EXERCISE PROMPT: From the first line of the records down to the one that holds "Литературное путешествие", transcribe each line exactly and add nothing.

RECORDS SUPPLIED:
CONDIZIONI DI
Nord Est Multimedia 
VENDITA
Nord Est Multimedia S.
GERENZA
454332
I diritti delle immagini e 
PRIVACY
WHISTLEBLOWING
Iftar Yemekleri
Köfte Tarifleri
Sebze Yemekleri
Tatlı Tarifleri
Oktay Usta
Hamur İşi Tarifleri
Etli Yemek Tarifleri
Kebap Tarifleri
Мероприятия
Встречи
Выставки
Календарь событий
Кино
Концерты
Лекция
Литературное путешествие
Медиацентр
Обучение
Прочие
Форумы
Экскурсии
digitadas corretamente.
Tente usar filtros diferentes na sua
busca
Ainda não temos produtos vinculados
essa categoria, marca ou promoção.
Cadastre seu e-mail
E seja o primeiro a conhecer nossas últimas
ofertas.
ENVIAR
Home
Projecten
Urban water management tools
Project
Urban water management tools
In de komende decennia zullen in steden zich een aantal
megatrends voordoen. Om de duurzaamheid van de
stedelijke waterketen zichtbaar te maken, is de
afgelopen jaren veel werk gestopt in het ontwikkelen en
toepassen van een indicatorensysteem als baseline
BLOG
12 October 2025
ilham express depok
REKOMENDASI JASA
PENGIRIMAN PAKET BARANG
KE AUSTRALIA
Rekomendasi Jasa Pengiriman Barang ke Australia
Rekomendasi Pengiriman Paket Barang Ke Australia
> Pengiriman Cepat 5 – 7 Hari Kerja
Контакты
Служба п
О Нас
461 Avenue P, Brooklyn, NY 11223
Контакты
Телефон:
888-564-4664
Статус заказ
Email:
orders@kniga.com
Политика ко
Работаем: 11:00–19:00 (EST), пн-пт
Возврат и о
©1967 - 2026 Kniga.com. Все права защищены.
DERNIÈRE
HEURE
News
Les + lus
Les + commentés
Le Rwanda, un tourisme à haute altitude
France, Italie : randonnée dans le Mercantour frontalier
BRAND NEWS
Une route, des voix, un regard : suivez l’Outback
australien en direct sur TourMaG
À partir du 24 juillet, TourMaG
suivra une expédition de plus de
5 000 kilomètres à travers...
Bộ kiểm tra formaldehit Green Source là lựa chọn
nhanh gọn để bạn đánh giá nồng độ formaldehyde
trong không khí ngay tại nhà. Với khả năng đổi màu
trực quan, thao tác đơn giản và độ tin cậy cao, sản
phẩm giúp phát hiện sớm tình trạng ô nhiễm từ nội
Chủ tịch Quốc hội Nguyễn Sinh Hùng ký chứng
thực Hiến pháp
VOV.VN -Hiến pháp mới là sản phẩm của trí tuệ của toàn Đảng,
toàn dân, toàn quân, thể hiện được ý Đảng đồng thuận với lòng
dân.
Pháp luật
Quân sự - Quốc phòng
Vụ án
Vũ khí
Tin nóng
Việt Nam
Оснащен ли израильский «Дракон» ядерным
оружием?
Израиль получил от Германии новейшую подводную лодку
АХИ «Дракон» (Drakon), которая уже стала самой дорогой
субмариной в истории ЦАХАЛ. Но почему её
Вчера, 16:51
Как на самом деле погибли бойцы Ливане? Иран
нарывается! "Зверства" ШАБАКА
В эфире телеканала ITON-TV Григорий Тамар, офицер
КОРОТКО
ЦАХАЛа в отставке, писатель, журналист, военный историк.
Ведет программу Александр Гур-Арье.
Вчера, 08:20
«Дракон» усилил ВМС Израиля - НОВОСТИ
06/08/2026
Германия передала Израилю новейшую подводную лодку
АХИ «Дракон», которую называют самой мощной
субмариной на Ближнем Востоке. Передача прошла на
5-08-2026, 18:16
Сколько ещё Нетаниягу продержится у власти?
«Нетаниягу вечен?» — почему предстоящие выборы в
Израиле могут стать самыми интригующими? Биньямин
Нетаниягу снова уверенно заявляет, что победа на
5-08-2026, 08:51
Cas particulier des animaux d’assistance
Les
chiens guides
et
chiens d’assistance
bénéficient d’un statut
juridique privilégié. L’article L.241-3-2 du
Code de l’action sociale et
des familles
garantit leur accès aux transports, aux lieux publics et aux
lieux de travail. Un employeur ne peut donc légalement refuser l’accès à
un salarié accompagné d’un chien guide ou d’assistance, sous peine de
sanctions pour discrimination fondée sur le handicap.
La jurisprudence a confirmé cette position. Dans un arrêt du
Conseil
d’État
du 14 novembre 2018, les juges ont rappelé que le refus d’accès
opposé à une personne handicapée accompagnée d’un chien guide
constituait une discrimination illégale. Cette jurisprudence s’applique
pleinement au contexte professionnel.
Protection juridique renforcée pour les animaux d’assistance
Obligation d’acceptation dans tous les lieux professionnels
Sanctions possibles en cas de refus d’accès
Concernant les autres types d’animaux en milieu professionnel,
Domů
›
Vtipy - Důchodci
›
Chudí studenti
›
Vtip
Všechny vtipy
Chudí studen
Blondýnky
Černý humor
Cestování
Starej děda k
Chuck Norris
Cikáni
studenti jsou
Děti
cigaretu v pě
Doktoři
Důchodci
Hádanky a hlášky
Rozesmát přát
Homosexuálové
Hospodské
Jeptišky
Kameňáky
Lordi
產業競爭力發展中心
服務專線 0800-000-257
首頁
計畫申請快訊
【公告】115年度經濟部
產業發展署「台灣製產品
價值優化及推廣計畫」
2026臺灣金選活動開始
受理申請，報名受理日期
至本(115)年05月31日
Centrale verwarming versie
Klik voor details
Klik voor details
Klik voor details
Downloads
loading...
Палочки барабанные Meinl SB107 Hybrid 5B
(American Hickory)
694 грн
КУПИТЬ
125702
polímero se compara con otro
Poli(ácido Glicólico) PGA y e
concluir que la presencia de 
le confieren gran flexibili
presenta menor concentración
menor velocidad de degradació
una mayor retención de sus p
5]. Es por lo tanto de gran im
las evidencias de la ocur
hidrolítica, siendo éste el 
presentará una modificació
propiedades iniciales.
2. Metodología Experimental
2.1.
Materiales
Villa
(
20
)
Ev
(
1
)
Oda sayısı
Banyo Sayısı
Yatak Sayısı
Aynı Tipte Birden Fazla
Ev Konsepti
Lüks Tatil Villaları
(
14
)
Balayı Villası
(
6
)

EXERCISE ANSWER:
CONDIZIONI DI
Nord Est Multimedia 
VENDITA
Nord Est Multimedia S.
GERENZA
454332
I diritti delle immagini e 
PRIVACY
WHISTLEBLOWING
Iftar Yemekleri
Köfte Tarifleri
Sebze Yemekleri
Tatlı Tarifleri
Oktay Usta
Hamur İşi Tarifleri
Etli Yemek Tarifleri
Kebap Tarifleri
Мероприятия
Встречи
Выставки
Календарь событий
Кино
Концерты
Лекция
Литературное путешествие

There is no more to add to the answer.